Steel, but not stainless. I got a hundred of them


----------



## ticndig (Sep 7, 2014)

Tyler520 said:


> you are correct - apparently, people refer to them as 'silver' pennies though


then why not correct your ad so as not to mislead a person into thinking they are silver.

boy the value sure is going down , now they are just plain ole steel.

I've never heard them called silver before today


----------



## Hiro (Feb 14, 2016)

Clem said:


> Steel, but not stainless. I got a hundred of them


As usual, my recollection was close, but still wrong.


----------



## tammy from wv (May 11, 2002)

How much are you wanting for the 3 pennies? What denominations are the silver certificates?


----------



## Alice In TX/MO (May 10, 2002)

“apparently, people refer to them as 'silver' pennies though“

No, they don’t.


----------



## [email protected] (Sep 16, 2009)

I haven't seen one for decades. My dad always called them zinc .. if I recall correctly, they seemed to corrode easily.. 
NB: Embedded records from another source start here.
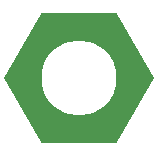
<source format=gbr>
%FSLAX34Y34*%
%MOIN*%
%ADD10P,0.5X6X0X0.25*%
D10*
X0Y0D03*
M02*

</source>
I have a one dollar silver certificate ..given to me by my confirmation sponsor in 1956..


----------



## #1 WV BonBonQueen (Sep 16, 2018)

I have never heard of them being referred to as Silver, but Steel, now that is a common reference to me.
I have on $5.00 Silver Certificate, but plan on hanging onto it, have owned it for about 40 yrs, don't eat anything, so it stays with me. lol


----------



## Esteban29304 (Apr 29, 2003)

https://en.wikipedia.org/wiki/1943_steel_cent


----------



## chester5731 (Jul 6, 2011)

Tyler520 said:


> I have 49 silver certificates and 3 1943 silver pennies, for sale or trade.
> 
> (note: i am not a collector - not interested in trading other collectible items)


Send me a PM and let me know what you have and how much you want for them.


----------



## Bearfootfarm (Jul 13, 2006)

ticndig said:


> I've never heard them called silver before today


https://search.aol.com/aol/search?q=silver pennies&s_it=loki-tb-sb


----------